Pero seré prudente, que la gente

tiene la lengua larga, y vaya carga

ser fea y bebedora y escritora,

y que te sobre un kilo, y que el estilo

de tu último poema sea un problema

sin solución posible; que sea horrible

cada voz, cada rima; que dé grima

escucharlo en voz alta. «No hace falta»,

me dirán sin respeto. Y yo prometo,

poniendo por testigo al enemigo

de este florido verso que disperso

con tamaña alegría, que me iría,

si posible me fuera, la primera

a una ermita pequeña a coger leña,

a vivir de mi huerto. Ya lo advierto:

que tengo al de Belmonte de horizonte,

su descansada vida por querida,

su humilde estado como el más amado

y el corazón rendido al colorido

de un campo imaginario y rutinario

donde encontrar abrigo en un quejigo

mientras llega la muerte.
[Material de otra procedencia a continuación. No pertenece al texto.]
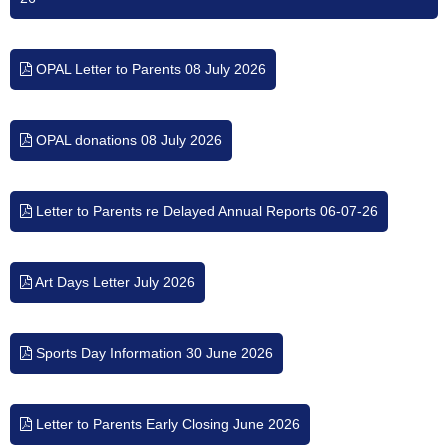
OPAL Letter to Parents 08 July 2026
OPAL donations 08 July 2026
Letter to Parents re Delayed Annual Reports 06-07-26
Art Days Letter July 2026
Sports Day Information 30 June 2026
Letter to Parents Early Closing June 2026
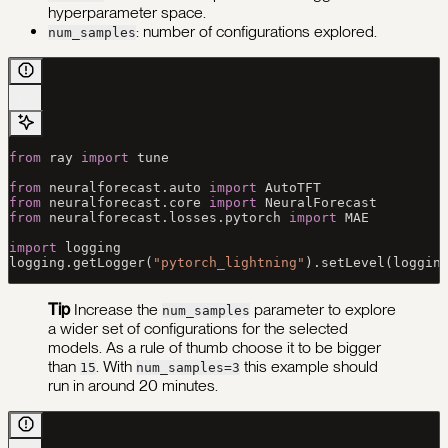
hyperparameter space.
: number of configurations explored.
num_samples
from
 ray 
import
 tune
from
 neuralforecast.auto 
import
 AutoTFT
from
 neuralforecast.core 
import
 NeuralForecast
from
 neuralforecast.losses.pytorch 
import
 MAE
import
 logging
logging.getLogger(
"pytorch_lightning"
).setLevel(loggin
Tip
Increase the
parameter to explore
num_samples
a wider set of configurations for the selected
models. As a rule of thumb choose it to be bigger
than
.
With
this example should
15
num_samples=3
run in around 20 minutes.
Vaya suerte.

Pimpinillas (un vis a vis), del Marqués de Valderrama

Por ingratos que seáis,

encadenaremos versos

hasta volver a los bares.

No importa que nos leáis

o nos ignoréis perversos.

Rimar nos quita pesares.

Rimar vinos con cerveza,

con vodka, güisqui u orujo,

todo tipo de licores;

que quien a beber empieza

sentirá, como un embrujo,

que vive tiempos mejores.

Encabalgaremos vasos

con brindis en consonante

y metáforas con hielo.

De estrofas no habrá retrasos

si el tequila es abundante

o el licor de caramelo.

Elevemos, pues, la copa,

alcemos amables cantos

por nuestro próximo encuentro;

que, juntándose la tropa,

se acabarán estos plantos

que llevábamos por dentro.

Cadáver exquisito, de PhilomenaDuvoltier y el Marqués de Valderrama

A la velocidad de las palabras,

cáscara amarga de la antigua inocencia,

una moneda al sol en agosto.

En tus ojos el cava burbujea

y el telón deja un hálito siniestro,

que se pierde entre flores muertas,

que adornan mi suelo de piedras vivas,

que señalan el regreso

al dolor, al llanto primero.

El anuncio de tus ojos cerrados

que tu mano abrirá cuando las olas,

el avance, la violencia, la calma,

el sonido mullido de tu saxo

deletreándome las piernas. Pero las calles hierven.

No hay noche sin drama.

Digo adiós a este juego compartido

en el que tú y yo y nosotros y la luna

sola, reina de las estrellas y los grillos.